The MLAT roadmap - visualizing how the process actually works

When I first started working on mutual legal assistance treaties (MLATs), they were seen as the less glamorous, hard-working cousin of extradition treaties.  An international fugitive being flown back under armed guard to face justice is a satisfying conclusion to a long-running extradition case.  By contrast, when the mail room delivers a series of boxes stuffed with bank records or electronic files in response to an MLAT request, it’s hardly a Law and Order scene in the making.  With the frenzy of interest in the Microsoft Ireland case, MLATs have suddenly been thrust into the spotlight.  While I can’t guarantee a blockbuster story, if we’re going to start talking more about using MLATs for online records, it’s good to start with an actual map of the process.

There has been much talk from the Microsoft side of the case about the way in which MLATs use international law to accommodate the domestic laws of two countries and give due respect to the principle of sovereignty.  Meanwhile, the U.S. Government has been throwing up its hands in disbelief at the apparently unrealistic notion of having to channel every request through the slow and arduous MLAT process.  Looking at a visual representation helps to explain how the process can elicit both of these reactions. 

The attached flowchart shows an MLAT request made by a foreign government seeking electronic records from a U.S.-based company that only accepts Californian jurisdiction (e.g.
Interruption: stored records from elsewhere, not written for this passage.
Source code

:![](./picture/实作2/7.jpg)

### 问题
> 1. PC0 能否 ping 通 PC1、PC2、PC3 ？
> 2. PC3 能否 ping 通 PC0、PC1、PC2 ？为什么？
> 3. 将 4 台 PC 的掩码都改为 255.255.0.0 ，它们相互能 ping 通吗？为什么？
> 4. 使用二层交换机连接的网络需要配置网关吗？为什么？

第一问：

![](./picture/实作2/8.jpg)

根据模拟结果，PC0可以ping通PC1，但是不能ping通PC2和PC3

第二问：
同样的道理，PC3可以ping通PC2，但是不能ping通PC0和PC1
Google, or Twitter).  In most cases, the request originates with a foreign prosecutor or investigator, who works with their government’s central authority (usually the ministry of justice or attorney general’s department) to draft a formal MLAT request.  The request is transmitted through the U.S. central authority (the Department of Justice) and works its way through the U.S. judicial and law enforcement system until a search warrant is served on the company.  The company responds to the search warrant, and the records begin their journey back through the FBI and the office of the U.S. Attorney for the Northern District of California.  The U.S. central authority then seals the records and formally transmits them to the foreign central authority.  This is the climactic point at which the mail room delivers the boxes of documents (or DVDs) to the foreign bureaucrats.  They can then sort the files and use them to identify or build a brief of evidence against the suspected criminal.

In most cases, this is an unremarkable, well-worn path, but there are many points along the way at which a request can become stalled.  With a map of the process, we can be clearer about which parts of the process are working, which are not, and whether there are any viable shortcuts to be taken.